#### [Exercise prompt]
Counting only lines below that contain the string "right", give the total as a single number.

──────── Data to examine

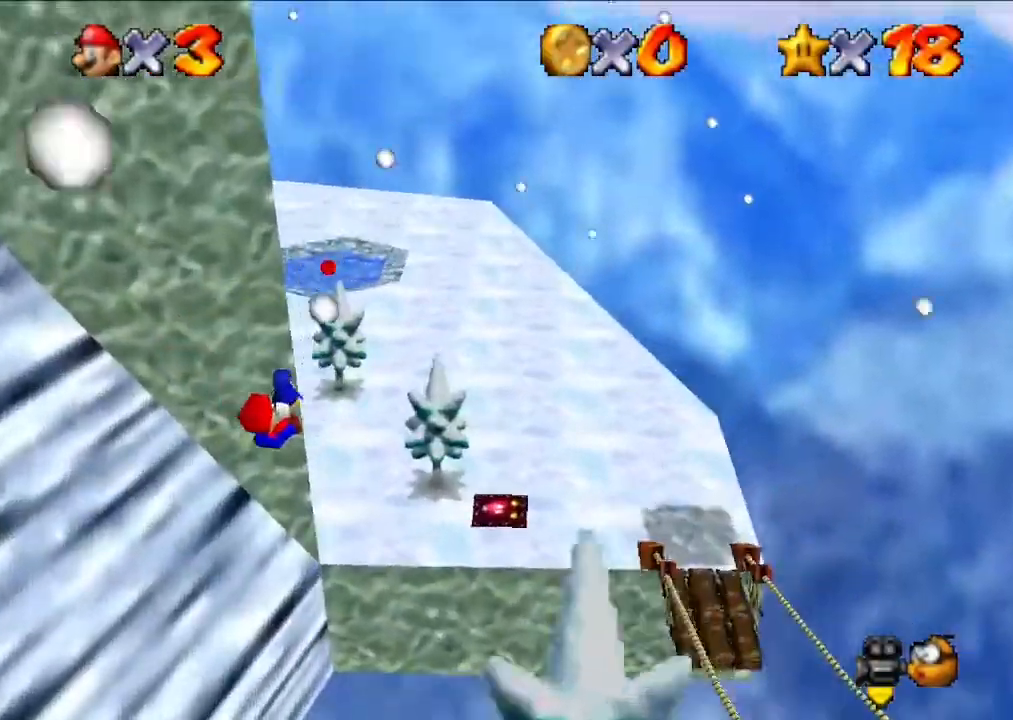
{"buttons": [], "left_stick": "up", "events": [[33, "left_stick", "up-left"], [233, "left_stick", "up"]]}
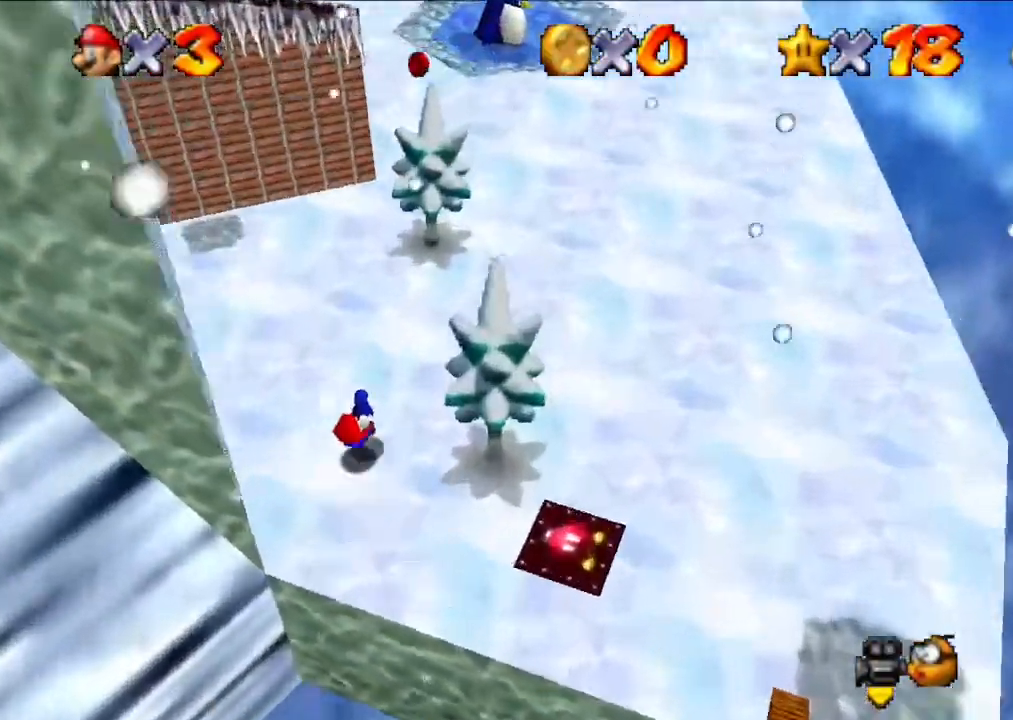
{"buttons": [], "left_stick": "up", "events": [[133, "left_stick", "up-right"], [400, "left_stick", "up"]]}
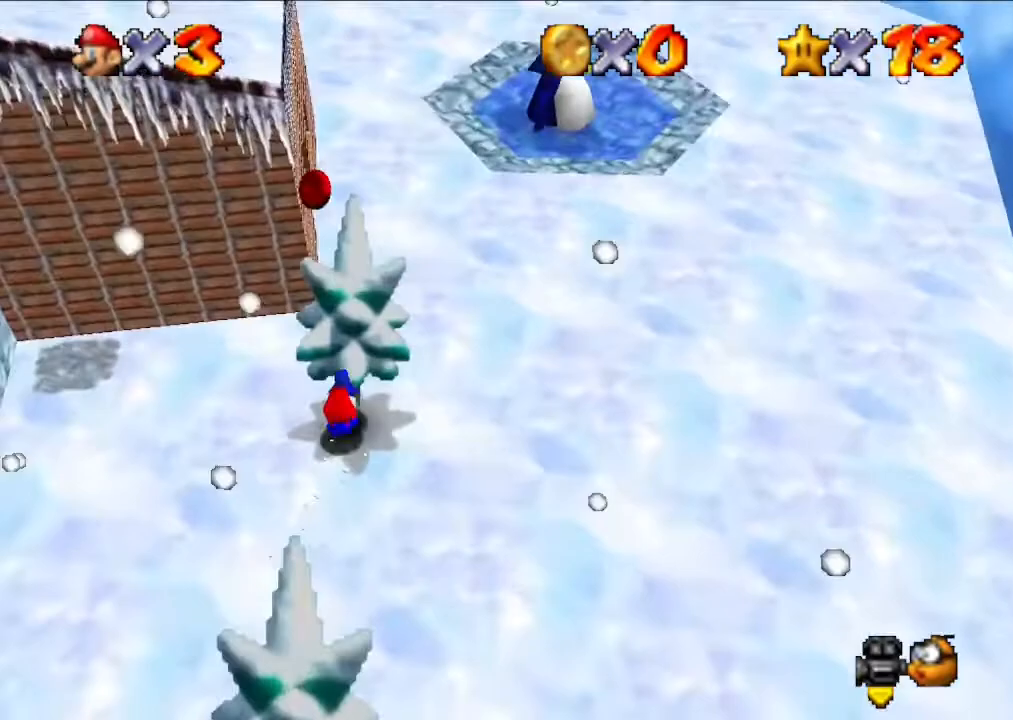
{"buttons": [], "left_stick": "up-right", "events": [[367, "left_stick", "up-right"]]}
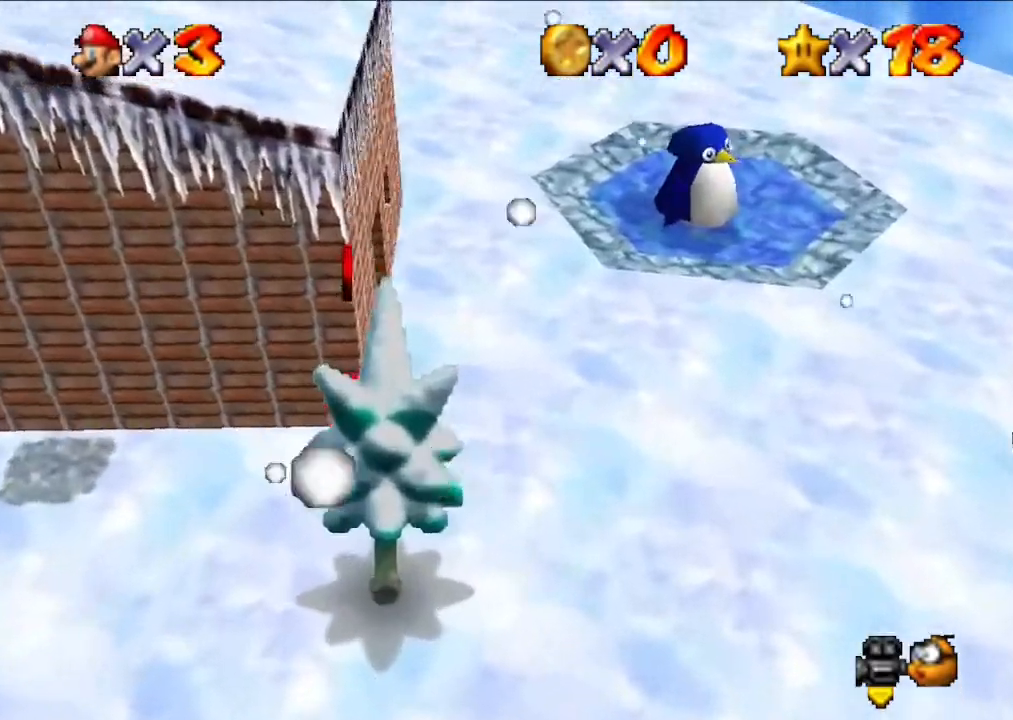
{"buttons": [], "left_stick": "up-right", "events": []}
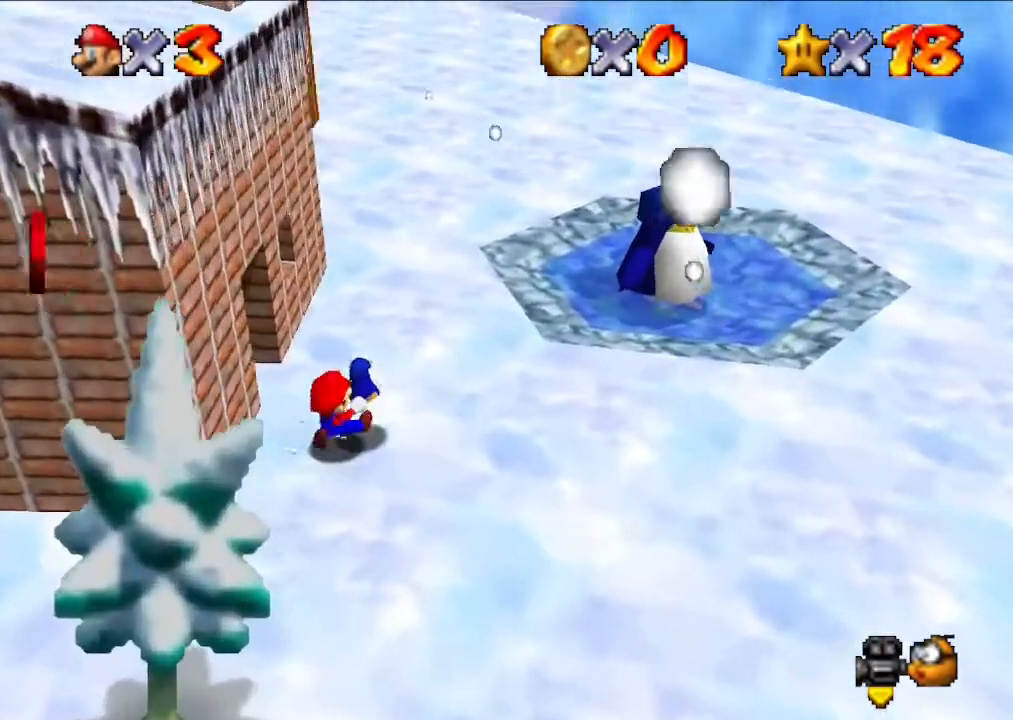
{"buttons": [], "left_stick": "up-right", "events": [[100, "left_stick", "right"], [467, "left_stick", "up-right"]]}
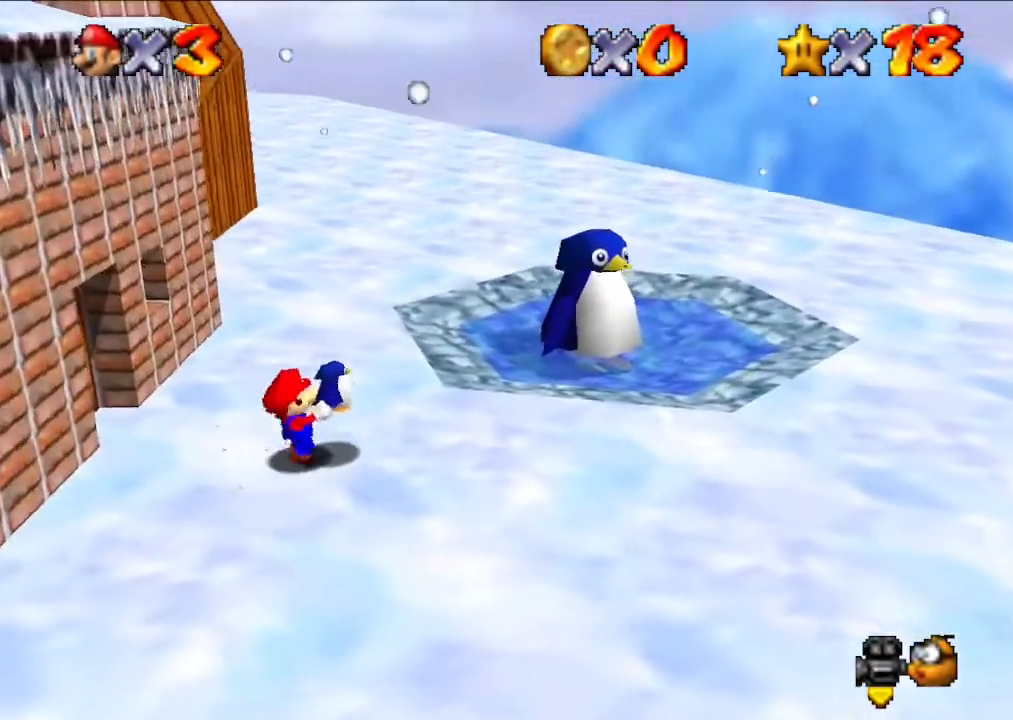
{"buttons": ["A"], "left_stick": "up-right", "events": [[300, "A", "down"]]}
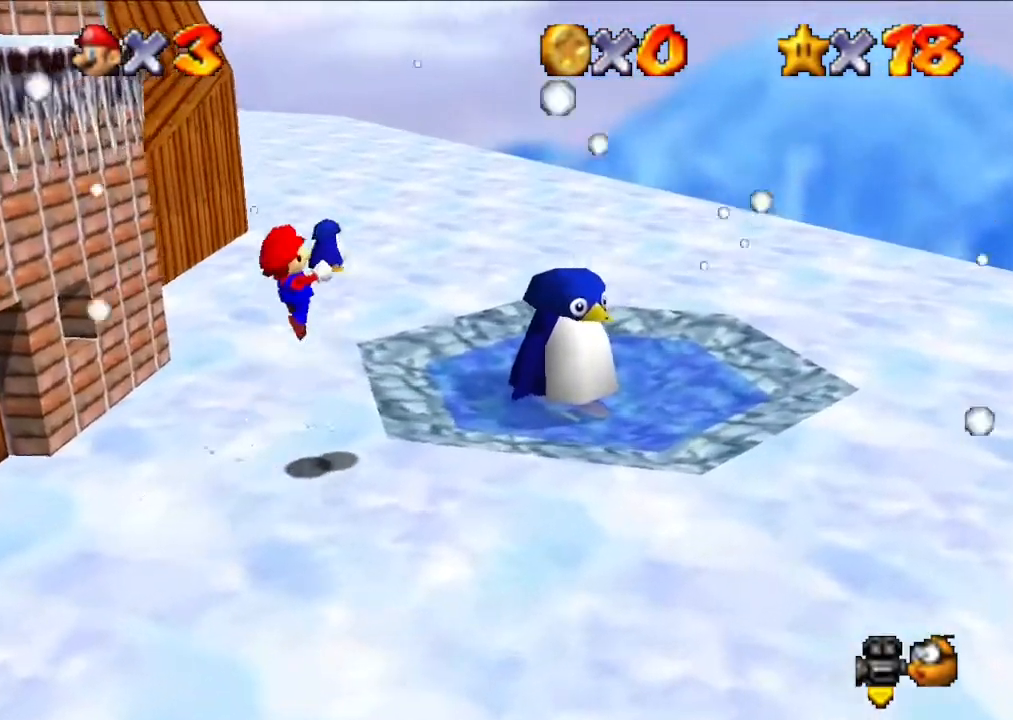
{"buttons": [], "left_stick": "right", "events": [[33, "A", "up"], [133, "left_stick", "right"]]}
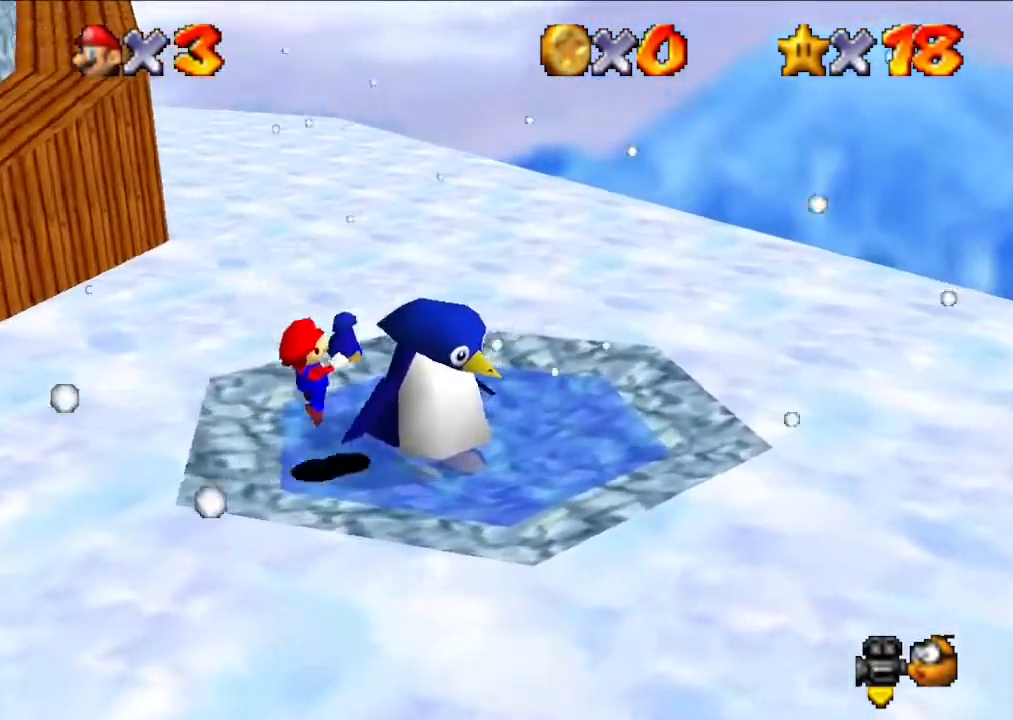
{"buttons": [], "left_stick": "center", "events": [[267, "left_stick", "center"]]}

────────────────

#### [Written reply]
6